Messagepar Yvonne » 21 juil. 2015, 13:08

Bonjour amis spinozistes, au bibliothèques (j'espère) bien achalandées,
j'espère ne pas faire doublon par rapport à un autre message ailleurs sur le forum! Si c'est le cas, je m'en excuse, car je n'ai pas encore pris le temps de lire.

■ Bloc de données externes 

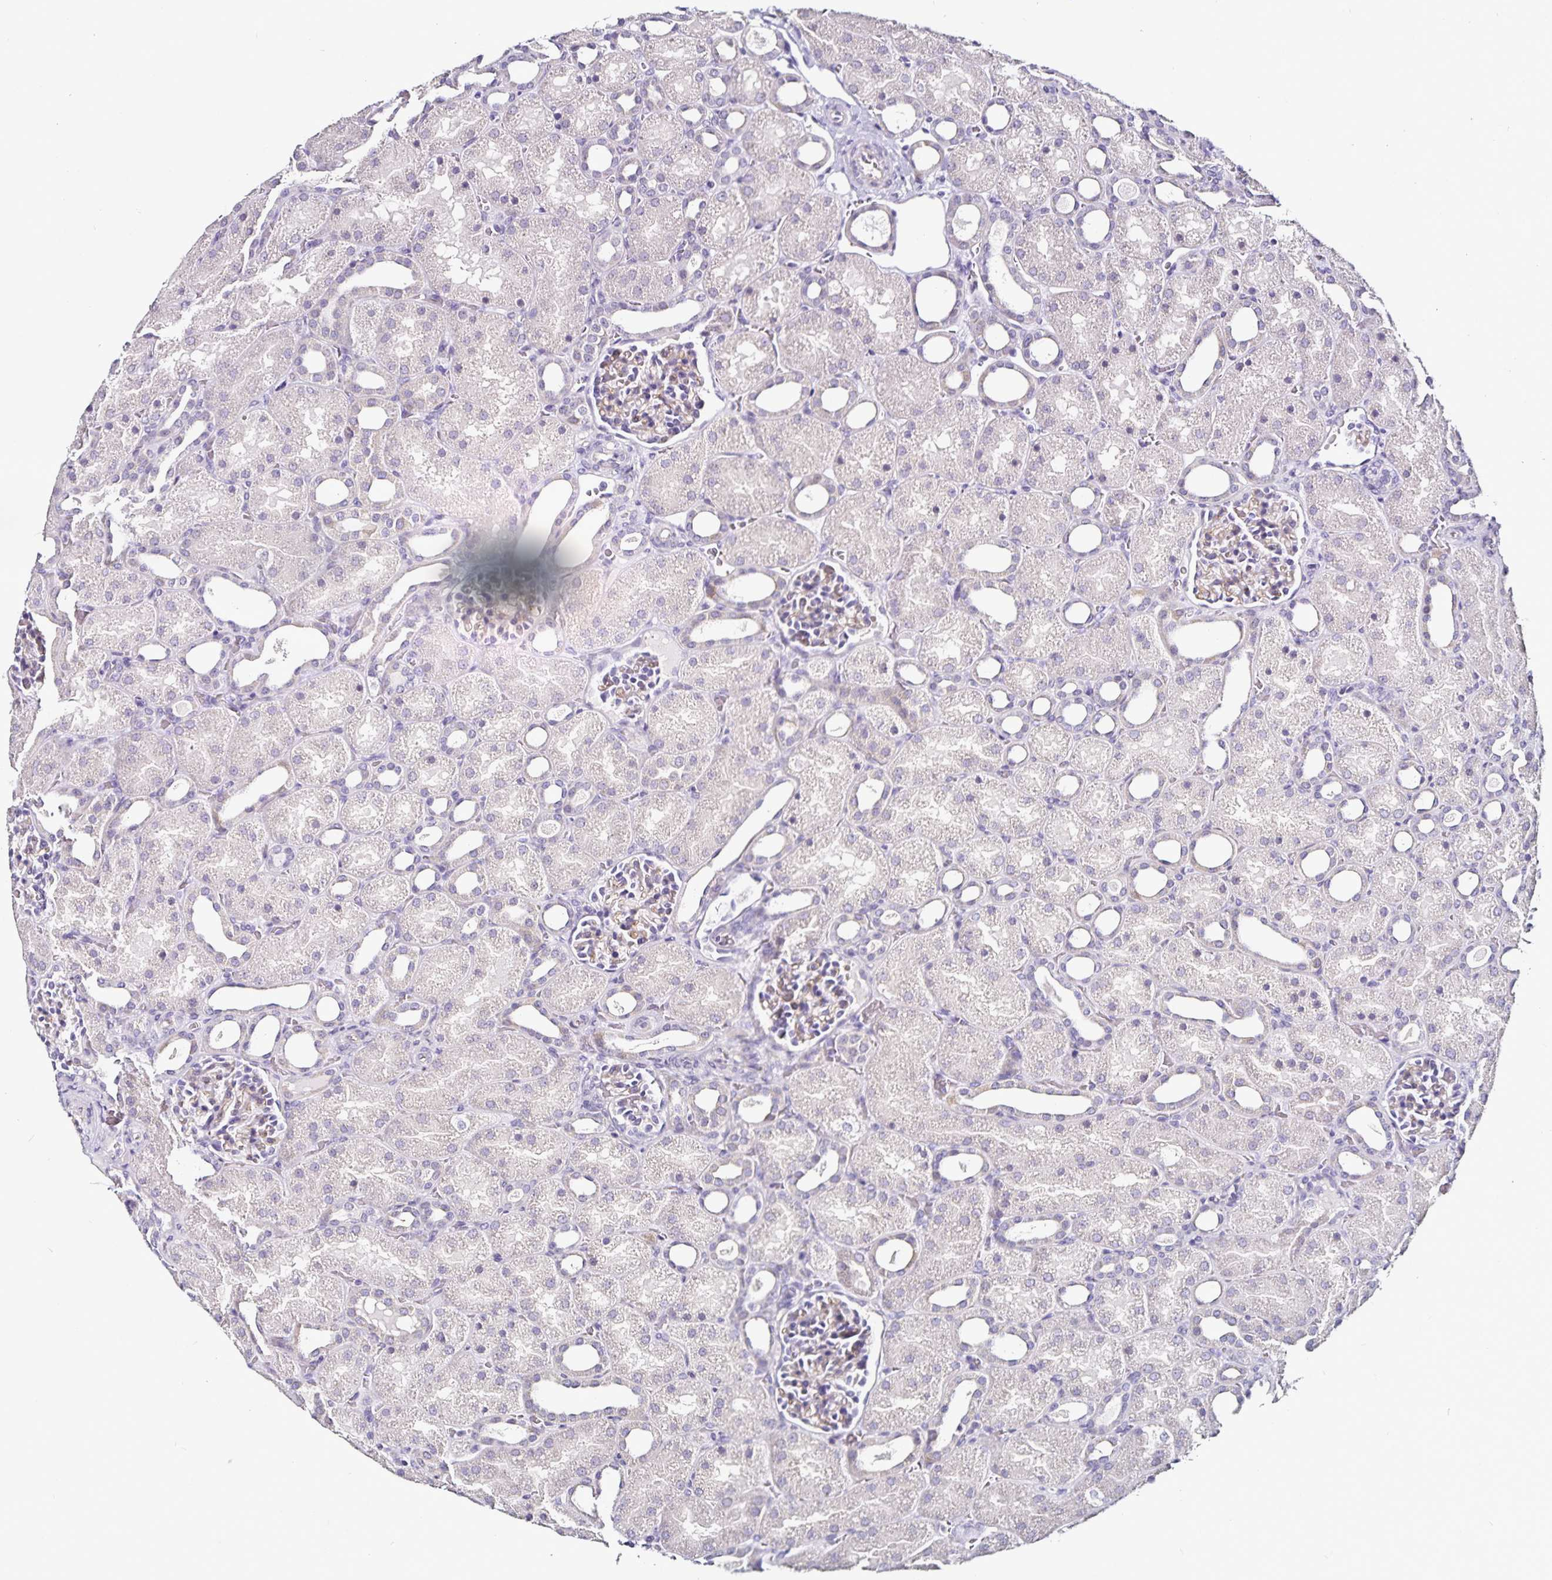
{"staining": {"intensity": "negative", "quantity": "none", "location": "none"}, "tissue": "kidney", "cell_type": "Cells in glomeruli", "image_type": "normal", "snomed": [{"axis": "morphology", "description": "Normal tissue, NOS"}, {"axis": "topography", "description": "Kidney"}], "caption": "Immunohistochemistry photomicrograph of benign human kidney stained for a protein (brown), which shows no staining in cells in glomeruli. Brightfield microscopy of immunohistochemistry (IHC) stained with DAB (brown) and hematoxylin (blue), captured at high magnification.", "gene": "TSPAN7", "patient": {"sex": "male", "age": 2}}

j'ai repris sérieusement le TTP pour faire cours dessus cette année. C'est un drôle de livre, et je ne suis pas au clair sur le statut à donner au salut par la foi. Au regard de l'Ethique, cela ne saurait être qu'une concession à la religion sur fond de réalisme, à savoir qu'on ne peut pas attendre de la majorité des hommes, a fortiori pris collectivement, qu'ils se sauvent par la raison, comme l'Ethique en montre le difficile et rare chemin. Mais cette interprétation ne me convainc qu'à moitié. Il y a l'étrange remarque du chapitre XV: la raison ne peut pas démontrer l'impossibilité de se sauver par la foi seule. Il y a aussi la positivité de l'imaginaire du prophète, qui, pour avoir l'entendement faible, sans savoir ce qu'il dit, produit du vrai. Il y a la prise en compte du fait qu'il y a une efficience propre à la vie en commun des hommes, que celle-ci a ses lois passionnelles propres, que pour penser correctement cette vie en commun et la manière de l'améliorer il faut la prendre telle qu'elle est...Bref, tout cela est un peu confus.

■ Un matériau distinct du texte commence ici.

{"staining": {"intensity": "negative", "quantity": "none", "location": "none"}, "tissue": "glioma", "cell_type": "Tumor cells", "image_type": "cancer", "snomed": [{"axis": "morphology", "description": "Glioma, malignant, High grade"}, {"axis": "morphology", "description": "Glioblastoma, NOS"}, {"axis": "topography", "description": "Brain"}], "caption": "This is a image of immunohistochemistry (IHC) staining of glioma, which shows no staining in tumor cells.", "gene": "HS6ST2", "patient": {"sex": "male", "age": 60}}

j'ai cherché dans la littérature secondaire. Mais en fait...il n'y a pas grand chose sur le TTP. LE bouquin à lire apparemment c'est celui de l'excellent et solidissime Matheron, Le Christ ou le salut des ignorants. Mais il est littéralement introuvable, même d'occasion, même hors de prix! Alors voilà enfin ma question: est-ce que quelqu'un l'a? Et, soyons fous, aurait la générosité soit de le prêter, soit d'en dire ici l'essentiel? Soit dit en passant, c'est tout de même scandaleux que des classiques du commentaire ne soient pas réédités. Voilà! A bientôt j'espère!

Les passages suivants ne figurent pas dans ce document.